Earlier in the book, we talked about train and test as a good way of preventing overfitting and actually measuring how well your model can perform on data it's never seen before. We can take that to the next level with a technique called k-fold cross-validation. So, let's talk about this powerful tool in your arsenal for fighting overfitting; k-fold cross-validation and learn how that works.
To recall from train/test, the idea was that we split all of our data that we're building a machine learning model based off of into two segments: a training dataset, and a test dataset. The idea is that we train our model only using the data in our training dataset, and then we evaluate its performance using the data that we reserved for our test dataset. That prevents us from overfitting to the data that we have because we're testing the model against data that it's never seen before.
However, train/test still has its limitations: you could still end up overfitting to your specific train/test split. Maybe your training dataset isn't really representative of the entire dataset, and too much stuff ended up in your training dataset that skews things. So, that's where k-fold cross-validation comes in, it takes train/test and kicks it up a notch.
The idea, although it sounds complicated, is fairly simple:
- Instead of dividing our data into two buckets, one for training and one for testing, we divide it into K buckets.
- We reserve one of those buckets for testing purposes, for evaluating the results of our model.
- We train our model against the remaining buckets that we have, K-1, and then we take our test dataset and use that to evaluate how well our model did amongst all of those different training datasets.
- We average those resulting error metrics, that is, those r-squared values, together to get a final error metric from k-fold cross-validation.
That's all it is. It is a more robust way of doing train/test, and that's one way of doing it.
Now, you might think to yourself well, what if I'm overfitting to that one test dataset that I reserved? I'm still using the same test dataset for every one of those training datasets. What if that test dataset isn't really representative of things either?

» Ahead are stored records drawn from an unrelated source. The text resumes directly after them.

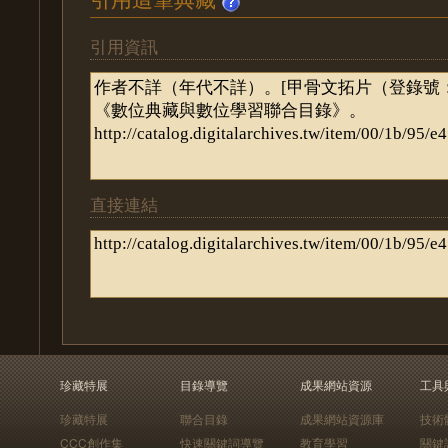
引用資訊
直接連結
珍藏特展
目錄導覽
成果網站資源
工具
珍藏特展
聯合目錄
成果網站資源庫
技術
CCC創作集
快速關鍵詞導覽
教育學習
關鍵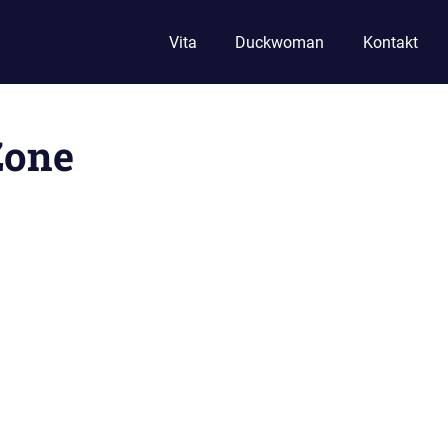
Vita
Duckwoman
Kontakt
Zone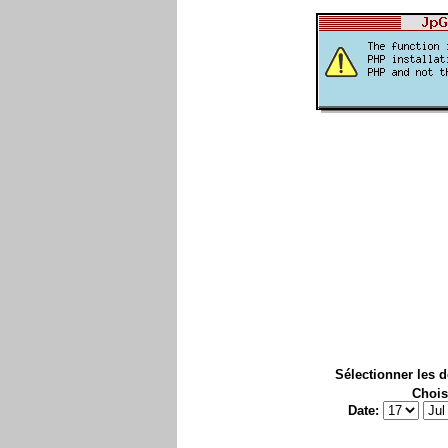
Sélectionner les 
Chois
Date: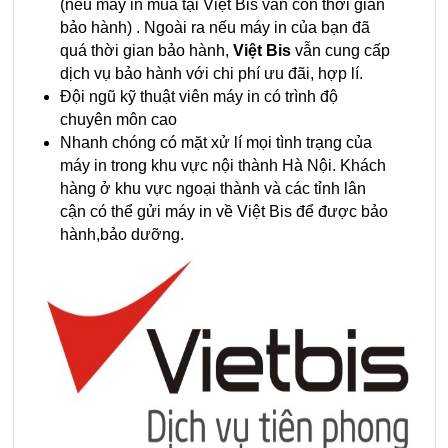
(nếu máy in mua tại Việt Bis vẫn còn thời gian
bảo hành) . Ngoài ra nếu máy in của bạn đã
quá thời gian bảo hành,
Việt Bis
vẫn cung cấp
dịch vụ bảo hành với chi phí ưu đãi, hợp lí.
Đội ngũ kỹ thuật viên máy in có trình độ
chuyên môn cao
Nhanh chóng có mặt xử lí mọi tình trạng của
máy in trong khu vực nội thành Hà Nội. Khách
hàng ở khu vực ngoại thành và các tỉnh lân
cận có thể gửi máy in về Việt Bis để được bảo
hành,bảo dưỡng.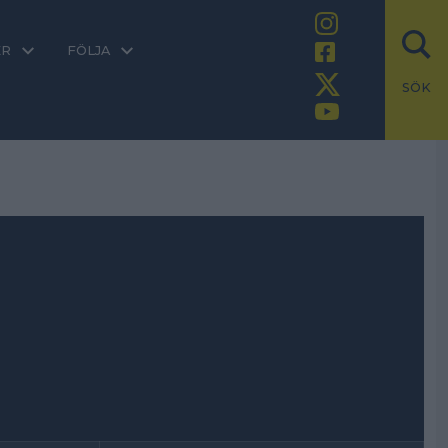
ER
FÖLJA
SÖK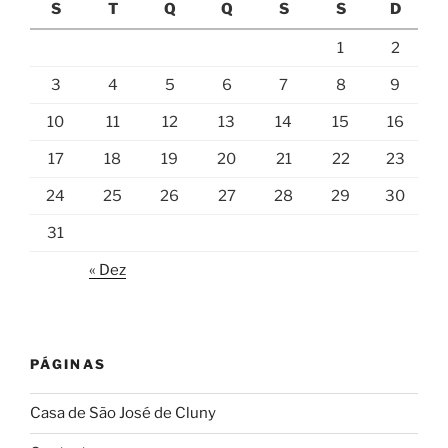
S
T
Q
Q
S
S
D
1
2
3
4
5
6
7
8
9
10
11
12
13
14
15
16
17
18
19
20
21
22
23
24
25
26
27
28
29
30
31
« Dez
PÁGINAS
Casa de São José de Cluny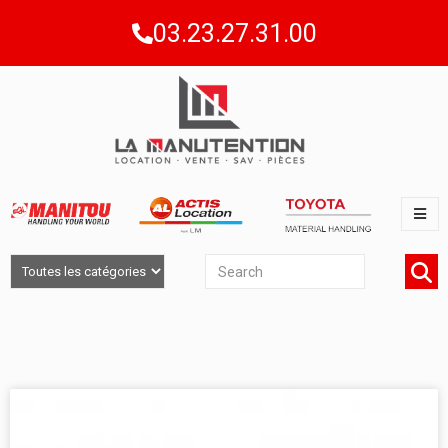
03.23.27.31.00
LOCATION CHARIOTS TÉLESCOPIQUES 6 -
8M EN PICARDIE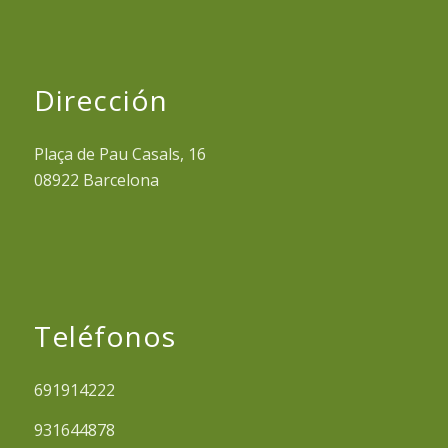
Dirección
Plaça de Pau Casals, 16
08922 Barcelona
Teléfonos
691914222
931644878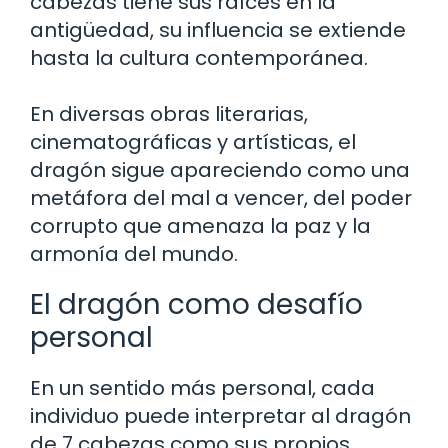
cabezas tiene sus raíces en la
antigüedad, su influencia se extiende
hasta la cultura contemporánea.
En diversas obras literarias,
cinematográficas y artísticas, el
dragón sigue apareciendo como una
metáfora del mal a vencer, del poder
corrupto que amenaza la paz y la
armonía del mundo.
El dragón como desafío
personal
En un sentido más personal, cada
individuo puede interpretar al dragón
de 7 cabezas como sus propios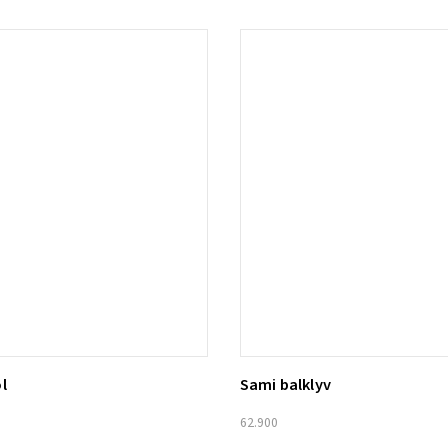
l
Sami balklyv
ill i varukorg
Lägg till i varukorg
62.900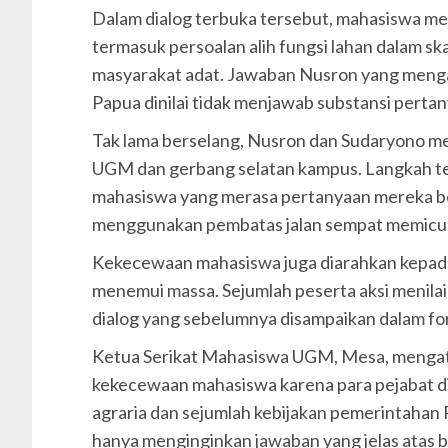
Dalam dialog terbuka tersebut, mahasiswa me
termasuk persoalan alih fungsi lahan dalam sk
masyarakat adat. Jawaban Nusron yang mengaj
Papua dinilai tidak menjawab substansi perta
Tak lama berselang, Nusron dan Sudaryono m
UGM dan gerbang selatan kampus. Langkah te
mahasiswa yang merasa pertanyaan mereka b
menggunakan pembatas jalan sempat memicu ak
Kekecewaan mahasiswa juga diarahkan kepada
menemui massa. Sejumlah peserta aksi menila
dialog yang sebelumnya disampaikan dalam fo
Ketua Serikat Mahasiswa UGM, Mesa, mengata
kekecewaan mahasiswa karena para pejabat din
agraria dan sejumlah kebijakan pemerintaha
hanya menginginkan jawaban yang jelas atas 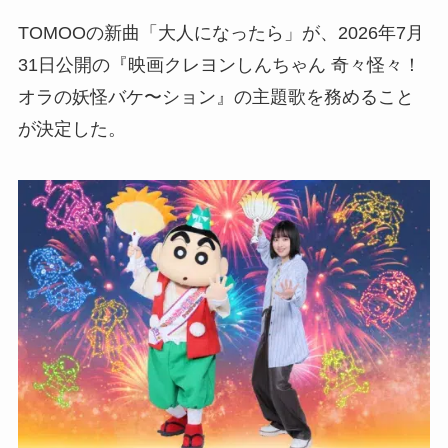
TOMOOの新曲「大人になったら」が、2026年7月
31日公開の『映画クレヨンしんちゃん 奇々怪々！
オラの妖怪バケ〜ション』の主題歌を務めること
が決定した。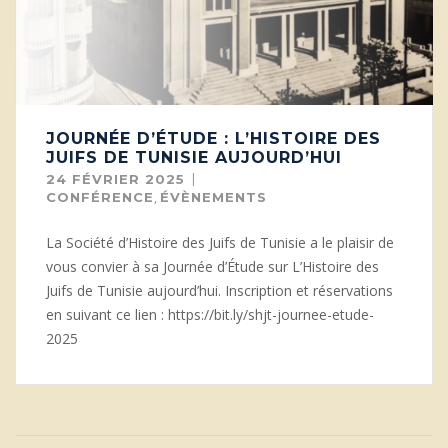
JOURNÉE D’ÉTUDE : L’HISTOIRE DES
JUIFS DE TUNISIE AUJOURD’HUI
24 FÉVRIER 2025
,
CONFÉRENCE
ÉVÈNEMENTS
La Société d’Histoire des Juifs de Tunisie a le plaisir de
vous convier à sa Journée d’Étude sur L’Histoire des
Juifs de Tunisie aujourd’hui. Inscription et réservations
en suivant ce lien : https://bit.ly/shjt-journee-etude-
2025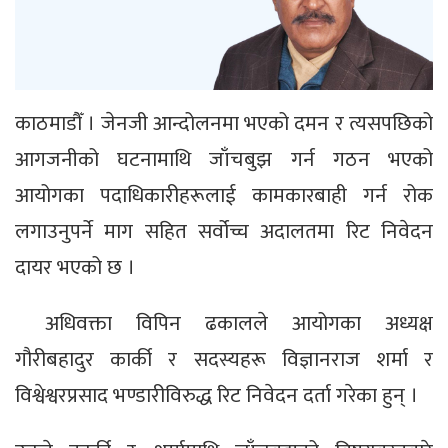
काठमाडौँ । जेनजी आन्दोलनमा भएको दमन र त्यसपछिको
आगजनीको घटनामाथि जाँचबुझ गर्न गठन भएको
आयोगका पदाधिकारीहरूलाई कामकारबाही गर्न रोक
लगाउनुपर्ने माग सहित सर्वोच्च अदालतमा रिट निवेदन
दायर भएको छ ।
अधिवक्ता विपिन ढकालले आयोगका अध्यक्ष
गौरीबहादुर कार्की र सदस्यहरू विज्ञानराज शर्मा र
विश्वेश्वरप्रसाद भण्डारीविरुद्ध रिट निवेदन दर्ता गरेका हुन् ।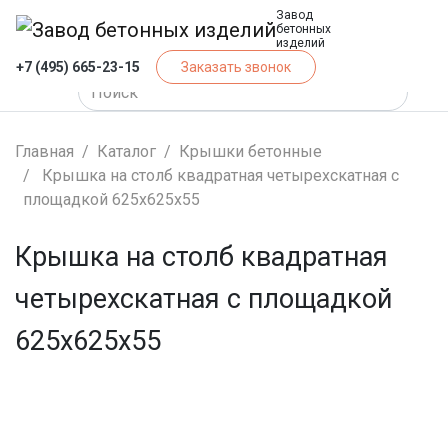
Завод
бетонных
изделий
+7 (495) 665-23-15
Заказать звонок
Главная
Каталог
Крышки бетонные
Крышка на столб квадратная четырехскатная с
площадкой 625х625х55
Крышка на столб квадратная
четырехскатная с площадкой
625х625х55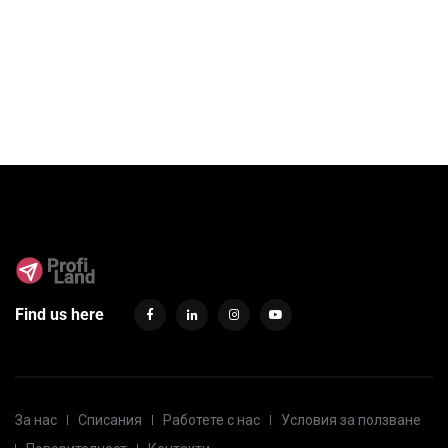
Find us here
За нас
Списания
Работете с нас
Условия за ползване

There are variations of k-fold cross-validation that will randomize that as well. So, you could randomly pick what the training dataset is as well each time around, and just keep randomly assigning things to different buckets and measuring the results. But usually, when people talk about k-fold cross-validation, they're talking about this specific technique where you reserve one bucket for testing, and the remaining buckets for training, and you evaluate all of your training datasets against the test dataset when you build a model for each one.